A traduire : " Oui bon ta Gu**le, de toute façon on veut pas savoir "
"Oh mais tu verras on oublie vite"
"-Ah bon ? Moi ça c'est très très très bien passé."
"- Moi c'était M.E.R.V.E.I.L.L.E.U.X "
Comme si c'était un concours.
"Moi c'était le plus beau jour de ma vie !"
Perso, c'était pas le plus beau jour de ma vie, le plus beau jour de ma vie, c' est tous les autres jours, quand je me lève la tête enfarinée et que je vois le sourire de ma fille ou la regarder parader fièrement dans les bras de son papa.
Le plus beau jour de ma vie c' est maintenant.
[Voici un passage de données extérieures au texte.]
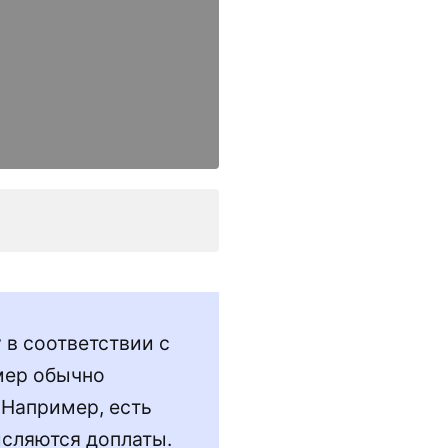
 в соответствии с
мер обычно
 Например, есть
исляются доплаты.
Dans cette société ou il faudrait être la mère robuste, forte, qui se dépasse sans cesse. Celle qui porte à bout de bras une charge incroyable mais qui n'a pas le droit d'en avoir marre. Ce serait bien qu'on se soutienne un peu plus hein.
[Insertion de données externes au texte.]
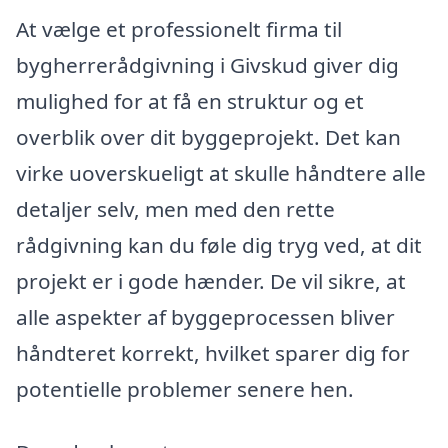
At vælge et professionelt firma til
bygherrerådgivning i Givskud giver dig
mulighed for at få en struktur og et
overblik over dit byggeprojekt. Det kan
virke uoverskueligt at skulle håndtere alle
detaljer selv, men med den rette
rådgivning kan du føle dig tryg ved, at dit
projekt er i gode hænder. De vil sikre, at
alle aspekter af byggeprocessen bliver
håndteret korrekt, hvilket sparer dig for
potentielle problemer senere hen.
Des fois jme dis c' est le karma , je regrette sincèrement quand, plus jeune je pensais que les mères restaient tranquilles à la maison avec les enfants plutôt que d'aller travailler.
En fait pour la plupart, retourner au travail c'est faire tout ce qu'elle fait déjà et travailler soit un 24h/24 7/7.
Combien de fois me suis-je retrouvée avec les seins si tendus que leur texture était semblable à la peau du visage des frères Bogdanoff, parce que je n' ai pas réussi à trouver un coin tranquille pour tirer mon lait lorsque je quittais la maison.
" Bah qu'est ce qu'il y a ? " "Pourquoi tu t'énerves ? "
Il faudra faire face à l'intolérance des autres et celle qu'on voue à soi même
Être épuisée, ralentir...avec un corps qui se remet doucement, que tu te réveilles parfois 5 fois dans le nuit et que tu fais toutes tes tâches quotidiennes à un bras, 12 kg dans l'autre, l allaitement ( 1500heures la première année).
Se donner le droit d'aimer sa famille plus que tout mais d'avoir aussi pensé à prendre un billet simple pour l'Alaska pour pouvoir être tranquille 5 minutes.
Virginia Woolf a écrit : "il faut tuer l'ange du foyer " ça fait tellement sens pour moi aujourd'hui.
Prendre la place qu'on a envie d'avoir dans ce monde et ce sans la demander ou s'excuser.
Bousculer les habitudes générationnelles, dire les choses et exprimer ses besoins c'est peut être ça la vrai bienveillance.
A l'heure de la pensée positive à tout va que j'emmerde de tout mon coeur, j'ai envie de clamer haut et fort mes ressentis même les moins heureux.
J'ai envie d'être aussi incisive que celles qui transpercent actuellement les gencives de ma fille
Je pris conscience très récemment que quand je pleurais ce n'étais pas par tristesse ou sensibilité mais parce que je retenais ma voix, mes mots.
Je les retiens si fort que je dois mettre une telle pression sur la boîte à glandes lacrymales que le liquide salé m'explose au visage comme une bouteille de kombucha qu'on a laissé trainé.
J'ai peur de me faire entendre , de diffuser ce texte... car il sera aussi lu par ma famille et mes amis, ma mère.
Mais j'ai décidé d'être dans une démarche d'authenticité qui m'est salvatrice.
Et puis "Pas le temps pour les regrets, les erreurs n'appartiennent qu'à nous même " Nietzsche
Nan je dé***ne c' est Booba ;)
Prenez soin de vous, on est pas tous parents, mais on est tous des enfants.